Le documentaire « Premières urgences » réalisé par Éric Guéret, sort le 16 novembre au cinéma.
« Un regard juste et sans concession sur les urgences »
Interview du réalisateur Éric Guéret
Comment est née l’idée de ce film ?
J’ai réalisé un film aux urgences de l’hôpital Avicenne de Bobigny en 2015. J’y racontais déjà la dégradation de notre système de santé et la fatigue des équipes soignantes. Quel avenir la politique de rentabilité de « l’hôpital entreprise » allait réserver à notre offre de soins ? Pendant cinq ans j’ai cherché à poursuivre cette interrogation et à faire un nouveau film sur l’hôpital public. Sur sa fragilité et son risque de faillite, mais aussi sur sa beauté et son absolue nécessité. Ce qu’il faut bien comprendre, c’est que pour beaucoup de Français, l’hôpital et particulièrement les services d’urgences, sont les seuls lieux où se rendre en cas de problème. Le désert médical avance : dans près de la moitié du territoire, la population n’a plus accès à un médecin traitant. Sans l’hôpital, il n’y aurait plus rien. Alors que l’accès aux soins gratuits est l’un des piliers du pacte républicain ! Mais au-delà du fléau de la désertification médicale, l’hôpital reste une des seules bouées de sauvetage pour toute une partie de la population qui subit de plein fouet la brutalité de notre société. La violence physique, bien sûr, mais aussi la précarité, la solitude, la vieillesse, l’instabilité psychiatrique. Dans ce film, les jeunes internes font face à tous ceux et toutes celles qui arrivent aux urgences : ils et elles sont confronté·e·s à des problèmes graves, parfois vitaux. Leur service représente parfois le seul espoir de certain·e·s patient·e·s. À l’heure où l’hôpital va plus mal que jamais il me semble indispensable de rappeler le cœur de sa mission de service public.
Pourquoi avoir choisi les urgences de l’hôpital Delafontaine de Saint-Denis ?
L’hôpital Delafontaine est le lieu idéal pour incarner les questions que porte le film. C’est un grand hôpital de périphérie, semblable à ceux que l’on peut trouver dans beaucoup de villes françaises. Il est au cœur d’un désert médical urbain et est ainsi représentatif de ce que subissent beaucoup d’autres territoires. Car les déserts médicaux ne sont pas qu’à la campagne comme l’on pourrait le croire.
D’autre part la Seine-Saint-Denis fait face comme tous les grands centres urbains périphériques à la paupérisation de sa population, à l’arrivée de populations migrantes, à la solitude des personnes âgées et à toutes les fragilités sociales que l’hôpital doit gérer.

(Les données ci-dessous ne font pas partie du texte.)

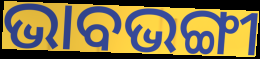
ଭାବଭଙ୍ଗୀ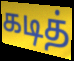
கடித்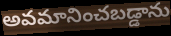
అవమానించబడ్డానుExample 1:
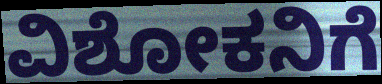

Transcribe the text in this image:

ವಿಶೋಕನಿಗೆ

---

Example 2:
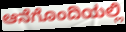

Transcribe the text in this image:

ಆನೆಗೊಂದಿಯಲ್ಲಿ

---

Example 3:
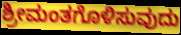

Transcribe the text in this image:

ಶ್ರೀಮಂತಗೊಳಿಸುವುದು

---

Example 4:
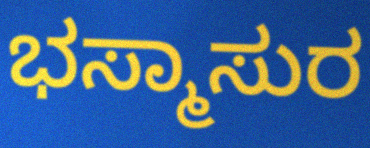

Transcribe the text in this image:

ಭಸ್ಮಾಸುರ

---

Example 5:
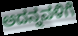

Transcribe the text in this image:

ಅದನ್ನವಳಿಗೆ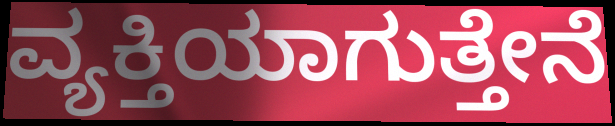
ವ್ಯಕ್ತಿಯಾಗುತ್ತೇನೆ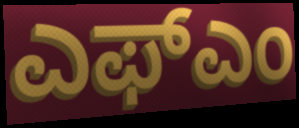
ಎಫ್ಎಂ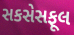
સકસેસફૂલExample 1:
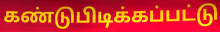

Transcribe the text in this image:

கண்டுபிடிக்கப்பட்டு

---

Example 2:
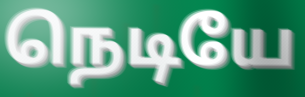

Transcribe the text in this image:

நெடியே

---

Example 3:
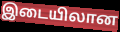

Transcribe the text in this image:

இடையிலான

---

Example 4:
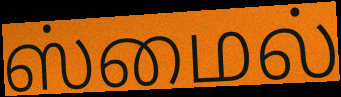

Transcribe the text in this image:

ஸ்மைல்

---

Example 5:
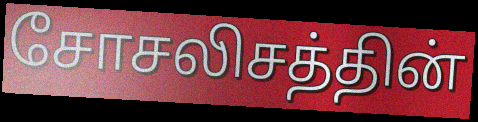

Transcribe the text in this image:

சோசலிசத்தின்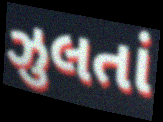
ઝુલતાંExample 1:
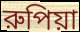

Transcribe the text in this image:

রুপিয়া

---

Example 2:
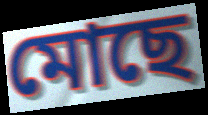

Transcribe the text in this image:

মোছে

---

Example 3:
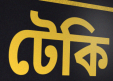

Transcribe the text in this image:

টেকি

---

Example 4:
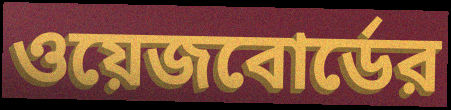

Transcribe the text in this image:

ওয়েজবোর্ডের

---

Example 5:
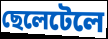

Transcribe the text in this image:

ছেলেটেলেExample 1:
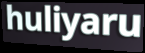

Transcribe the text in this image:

huliyaru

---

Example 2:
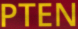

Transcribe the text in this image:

PTEN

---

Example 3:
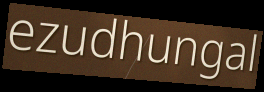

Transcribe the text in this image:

ezudhungal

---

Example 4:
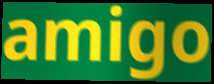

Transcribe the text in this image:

amigo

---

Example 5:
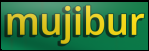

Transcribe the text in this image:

Enfin, il était important pour moi de ne pas m’installer dans un endroit où la situation serait extrême. Je ne voulais pas être au cœur d’un service d’urgence chaotique. J’aime filmer les problèmes de notre société en les abordant par les solutions. Par la face lumineuse plutôt que par les côtés obscurs.
Les urgences de l’hôpital Delafontaine subissent toutes les dérives de l’hôpital public mais elles fonctionnent malgré tout. Cela tient en majeure partie à l’engagement et à la solidarité de toutes les équipes soignantes. Mais aussi à la gestion de leur chef de service Mathias Wargon. C’est un personnage charismatique qui est devenu au fil du tournage l’un des personnages principaux du film aux côtés des 5 internes. Grâce à lui, le service d’urgences à Delafontaine tourne correctement. Vous n’y voyez pas de misérabilisme, de système à l’agonie, de patient·e·s oublié·e·s à force d’attendre… Cette situation nous permet de porter un regard juste et sans concession au plus près de la réalité quotidienne de ce service.